Richard Barnes was found guilty of shoving an officer who tried to follow him through his apartment door during a domestic-violence investigation.

police car

Photo: Intiaz Rahim

Attorney General Greg Zoeller said the court went further than it needed to in ruling that citizens have no right to resist police entry; Governor Daniels' chief counsel pointed to a 2006 law giving homeowners the right to defend themselves on their property.

It‘s time for the Indiana Supreme Court to decide whether to reconsider a controversial ruling on warrantless entry by police. Attorney General Greg Zoeller said the court went further than it needed to in ruling that citizens have no right to resist police entry, other than to file suit later. On June 27, he formally adds his voice to court briefs urging the justices to narrow their ruling.

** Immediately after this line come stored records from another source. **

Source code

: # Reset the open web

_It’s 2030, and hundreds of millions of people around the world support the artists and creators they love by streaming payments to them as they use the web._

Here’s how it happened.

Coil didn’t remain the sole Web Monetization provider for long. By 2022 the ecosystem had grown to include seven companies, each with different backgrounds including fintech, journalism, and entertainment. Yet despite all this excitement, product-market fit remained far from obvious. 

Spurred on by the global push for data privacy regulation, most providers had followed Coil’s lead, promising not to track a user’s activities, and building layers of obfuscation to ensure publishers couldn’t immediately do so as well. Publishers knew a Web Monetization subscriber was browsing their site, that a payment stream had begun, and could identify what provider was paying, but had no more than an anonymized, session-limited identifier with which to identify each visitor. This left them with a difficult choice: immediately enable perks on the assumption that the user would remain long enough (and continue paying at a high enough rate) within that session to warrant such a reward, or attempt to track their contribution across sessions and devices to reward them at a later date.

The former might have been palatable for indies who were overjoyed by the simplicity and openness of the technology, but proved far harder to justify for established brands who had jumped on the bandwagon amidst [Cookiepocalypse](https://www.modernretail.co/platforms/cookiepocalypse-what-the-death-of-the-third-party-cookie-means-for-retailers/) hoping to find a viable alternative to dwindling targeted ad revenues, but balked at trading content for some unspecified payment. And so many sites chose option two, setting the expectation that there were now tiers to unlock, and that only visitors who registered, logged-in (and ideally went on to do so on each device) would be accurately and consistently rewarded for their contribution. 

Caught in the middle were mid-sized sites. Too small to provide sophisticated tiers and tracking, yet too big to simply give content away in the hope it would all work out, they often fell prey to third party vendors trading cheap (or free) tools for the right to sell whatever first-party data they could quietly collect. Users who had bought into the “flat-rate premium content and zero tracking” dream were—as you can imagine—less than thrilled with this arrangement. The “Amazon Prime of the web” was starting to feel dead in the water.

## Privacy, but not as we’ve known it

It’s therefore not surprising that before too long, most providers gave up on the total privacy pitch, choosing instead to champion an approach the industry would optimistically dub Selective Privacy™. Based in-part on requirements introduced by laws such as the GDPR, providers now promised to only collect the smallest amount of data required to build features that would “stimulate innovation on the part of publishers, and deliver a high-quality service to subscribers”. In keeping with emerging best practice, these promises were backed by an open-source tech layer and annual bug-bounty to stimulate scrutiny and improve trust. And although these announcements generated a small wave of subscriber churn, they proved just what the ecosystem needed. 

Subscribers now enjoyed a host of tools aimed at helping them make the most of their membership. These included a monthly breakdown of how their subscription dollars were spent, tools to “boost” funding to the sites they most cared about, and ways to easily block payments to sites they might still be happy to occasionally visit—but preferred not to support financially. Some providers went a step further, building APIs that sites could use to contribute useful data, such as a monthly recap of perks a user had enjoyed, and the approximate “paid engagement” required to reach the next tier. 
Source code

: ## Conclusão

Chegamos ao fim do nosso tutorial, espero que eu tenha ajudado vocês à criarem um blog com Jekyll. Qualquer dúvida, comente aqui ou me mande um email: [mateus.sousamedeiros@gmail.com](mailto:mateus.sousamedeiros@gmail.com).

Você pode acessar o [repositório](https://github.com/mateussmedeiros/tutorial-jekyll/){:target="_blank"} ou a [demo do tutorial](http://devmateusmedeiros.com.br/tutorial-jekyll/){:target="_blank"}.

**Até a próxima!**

Zoeller said he‘s confident that the conviction of a Vanderburgh County man will still stand: Richard Barnes was found guilty of shoving an officer who tried to follow him through his apartment door during a domestic-violence investigation. Barnes‘ attorney asked the court to throw out the conviction, while the state argued that particular entry was reasonable, and is reluctant to wipe out the common-law right to resist. Legislators and Governor Daniels‘ chief counsel pointed to a 2006 law giving homeowners the right to defend themselves on their property.

The original ruling was 3-2; the state brief is the final step in the process of determining whether case will be given a second look.